### Data under study

◇ ◇ ◇ ◇

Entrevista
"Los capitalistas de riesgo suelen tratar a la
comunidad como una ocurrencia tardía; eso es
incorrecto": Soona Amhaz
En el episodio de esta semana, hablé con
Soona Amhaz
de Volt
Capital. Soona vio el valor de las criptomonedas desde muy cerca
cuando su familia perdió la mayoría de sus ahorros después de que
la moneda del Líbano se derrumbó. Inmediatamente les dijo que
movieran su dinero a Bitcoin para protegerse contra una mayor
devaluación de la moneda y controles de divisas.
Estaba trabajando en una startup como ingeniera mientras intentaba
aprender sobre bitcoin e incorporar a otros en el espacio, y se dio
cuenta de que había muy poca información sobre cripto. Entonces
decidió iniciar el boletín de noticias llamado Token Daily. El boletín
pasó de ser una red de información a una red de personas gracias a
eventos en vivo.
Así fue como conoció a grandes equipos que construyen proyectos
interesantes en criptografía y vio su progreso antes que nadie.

◇ ◇ ◇ ◇

### What you need to do
Print the listing above in its entirety, with every line exact.

### Response
Entrevista
"Los capitalistas de riesgo suelen tratar a la
comunidad como una ocurrencia tardía; eso es
incorrecto": Soona Amhaz
En el episodio de esta semana, hablé con
Soona Amhaz
de Volt
Capital. Soona vio el valor de las criptomonedas desde muy cerca
cuando su familia perdió la mayoría de sus ahorros después de que
la moneda del Líbano se derrumbó. Inmediatamente les dijo que
movieran su dinero a Bitcoin para protegerse contra una mayor
devaluación de la moneda y controles de divisas.
Estaba trabajando en una startup como ingeniera mientras intentaba
aprender sobre bitcoin e incorporar a otros en el espacio, y se dio
cuenta de que había muy poca información sobre cripto. Entonces
decidió iniciar el boletín de noticias llamado Token Daily. El boletín
pasó de ser una red de información a una red de personas gracias a
eventos en vivo.
Así fue como conoció a grandes equipos que construyen proyectos
interesantes en criptografía y vio su progreso antes que nadie.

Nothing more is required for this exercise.